Chez Scheme's Superior Compiler Design | Generated by AI
Here’s a clear English explanation of the Chinese post you shared:
The author is sharing an interesting piece of news: Graydon Hoare (the original creator of the Rust programming language) gave a talk this year at the University of British Columbia (UBC) about the history of compilers. In that talk he mentioned the Chez Scheme compiler. Unfortunately the talk wasn’t recorded, but people who are interested can read an article about Graydon’s compiler history reflections here: https://thenewstack.io/rust-creator-graydon-hoare-recounts-the-history-of-compilers
The author then gives his personal opinion:
In his view, Chez Scheme still has the most advanced compiler technology in the world, even today.
He believes that popular modern compiler frameworks like LLVM, although widely adopted in industry, are conceptually and architecturally quite far behind Chez Scheme. He thinks LLVM contains a lot of confused concepts and dogmatic design decisions. In particular, the design of LLVM’s Intermediate Representation (IR) is very hard to surpass the elegance and power of what Chez Scheme achieved.
He also criticizes MLIR (the newer compiler infrastructure used for machine-learning frameworks) as being overly complicated.

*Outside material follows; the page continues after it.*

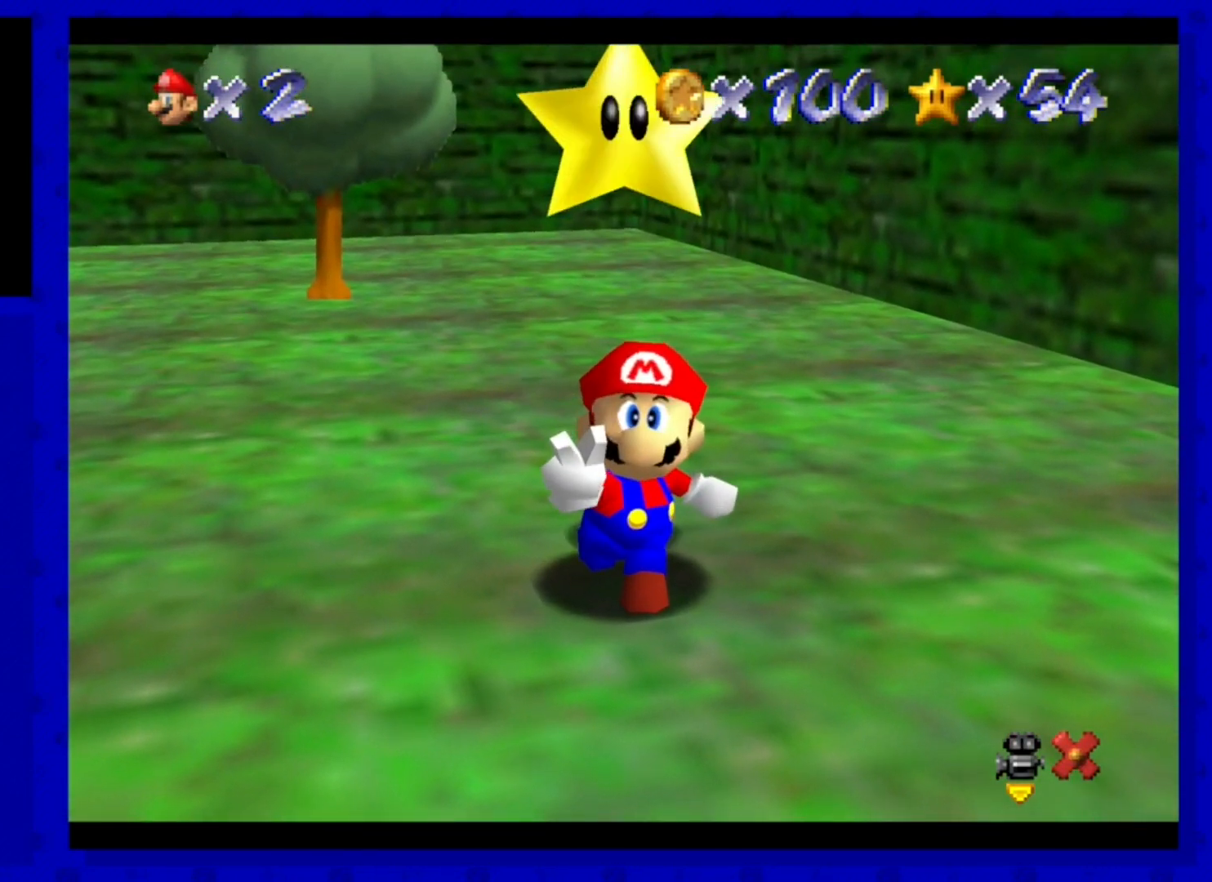
{"buttons": [], "left_stick": "center", "events": []}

Then he quotes Kent Dybvig (the main author of Chez Scheme) with a very famous and influential philosophy:
“I actually just got the data structures right, and everything naturally became fast — not only the generated code runs fast, but the compiler itself is extremely fast too.
A lot of compilers try to do many complex optimizations. Chez Scheme only does the most basic, simplest, and most useful ones.
It’s the programmer’s responsibility to avoid writing extremely inefficient code in the first place; optimizing obviously stupid code shouldn’t be the compiler’s job.”
The poster says: if you truly understand the deep wisdom in this statement, you’ll understand why Chez Scheme is so extraordinarily fast while having an amazingly small code base — it was essentially written by one person (Kent Dybvig, with some contributions from others later).
In short, the post is praising Chez Scheme as a masterpiece of compiler design: simple, elegant, extremely performant, and far ahead of its time, even when compared to today’s huge compiler infrastructures like LLVM and MLIR. The core insight is that “doing less, but doing the fundamentals perfectly” (especially getting the internal data representations right) can beat huge teams doing masses of complicated optimizations.